* [EXERCISE DETAILS]: Return every line of the records below verbatim, with no pictures in the copy.

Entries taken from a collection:
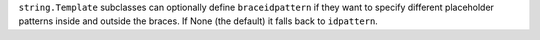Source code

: ``string.Template`` subclasses can optionally define ``braceidpattern`` if
they want to specify different placeholder patterns inside and outside the
braces.  If None (the default) it falls back to ``idpattern``.
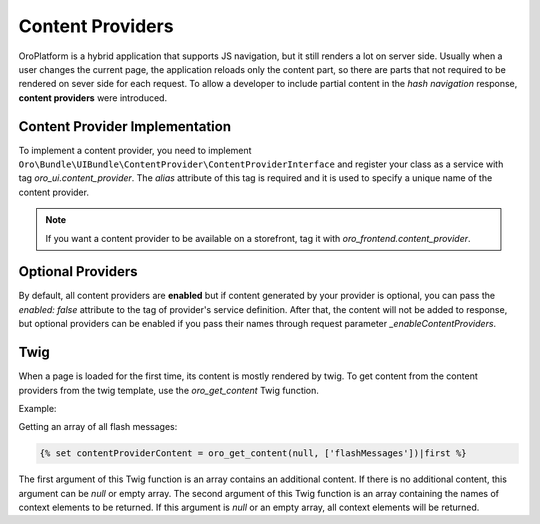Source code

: .. _bundle-docs-platform-ui-bundle-content-provides:

Content Providers
=================

OroPlatform is a hybrid application that supports JS navigation, but it still renders a lot on server side. Usually when a user changes the current page, the application reloads only the content part, so there are parts that not required to be rendered on sever side for each request. To allow a developer to include partial content in the *hash navigation* response, **content providers** were introduced.
 
Content Provider Implementation
-------------------------------

To implement a content provider, you need to implement ``Oro\Bundle\UIBundle\ContentProvider\ContentProviderInterface``
and register your class as a service with tag `oro_ui.content_provider`.
The `alias` attribute of this tag is required and it is used to specify a unique name of the content provider.

.. note:: If you want a content provider to be available on a storefront, tag it with `oro_frontend.content_provider`.

Optional Providers
------------------

By default, all content providers are **enabled** but if content generated by your provider is optional, you can
pass the `enabled: false` attribute to the tag of provider's service definition. After that, the content will not be added to response,
but optional providers can be enabled if you pass their names through request parameter `_enableContentProviders`.

Twig
----

When a page is loaded for the first time, its content is mostly rendered by twig. To get content from the content providers from the
twig template, use the `oro_get_content` Twig function.

Example:

Getting an array of all flash messages:

.. code-block:: twig

   {% set contentProviderContent = oro_get_content(null, ['flashMessages'])|first %}

The first argument of this Twig function is an array contains an additional content.
If there is no additional content, this argument can be `null` or empty array.
The second argument of this Twig function is an array containing the names of context elements to be returned.
If this argument is `null` or an empty array, all context elements will be returned.
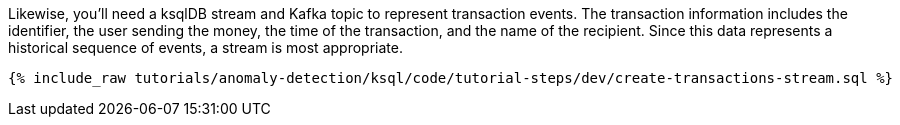 Likewise, you'll need a ksqlDB stream and Kafka topic to represent transaction events. The transaction information includes the identifier, the user sending the money, the time of the transaction, and the name of the recipient. Since this data represents a historical sequence of events, a stream is most appropriate.

+++++
<pre class="snippet"><code class="sql">{% include_raw tutorials/anomaly-detection/ksql/code/tutorial-steps/dev/create-transactions-stream.sql %}</code></pre>
+++++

* [TASK OUTPUT]:
Source code

: ``string.Template`` subclasses can optionally define ``braceidpattern`` if
they want to specify different placeholder patterns inside and outside the
braces.  If None (the default) it falls back to ``idpattern``.
Source code

: .. _bundle-docs-platform-ui-bundle-content-provides:

Content Providers
=================

OroPlatform is a hybrid application that supports JS navigation, but it still renders a lot on server side. Usually when a user changes the current page, the application reloads only the content part, so there are parts that not required to be rendered on sever side for each request. To allow a developer to include partial content in the *hash navigation* response, **content providers** were introduced.
 
Content Provider Implementation
-------------------------------

To implement a content provider, you need to implement ``Oro\Bundle\UIBundle\ContentProvider\ContentProviderInterface``
and register your class as a service with tag `oro_ui.content_provider`.
The `alias` attribute of this tag is required and it is used to specify a unique name of the content provider.

.. note:: If you want a content provider to be available on a storefront, tag it with `oro_frontend.content_provider`.

Optional Providers
------------------

By default, all content providers are **enabled** but if content generated by your provider is optional, you can
pass the `enabled: false` attribute to the tag of provider's service definition. After that, the content will not be added to response,
but optional providers can be enabled if you pass their names through request parameter `_enableContentProviders`.

Twig
----

When a page is loaded for the first time, its content is mostly rendered by twig. To get content from the content providers from the
twig template, use the `oro_get_content` Twig function.

Example:

Getting an array of all flash messages:

.. code-block:: twig

   {% set contentProviderContent = oro_get_content(null, ['flashMessages'])|first %}

The first argument of this Twig function is an array contains an additional content.
If there is no additional content, this argument can be `null` or empty array.
The second argument of this Twig function is an array containing the names of context elements to be returned.
If this argument is `null` or an empty array, all context elements will be returned.
 Likewise, you'll need a ksqlDB stream and Kafka topic to represent transaction events. The transaction information includes the identifier, the user sending the money, the time of the transaction, and the name of the recipient. Since this data represents a historical sequence of events, a stream is most appropriate.

+++++
<pre class="snippet"><code class="sql">{% include_raw tutorials/anomaly-detection/ksql/code/tutorial-steps/dev/create-transactions-stream.sql %}</code></pre>
+++++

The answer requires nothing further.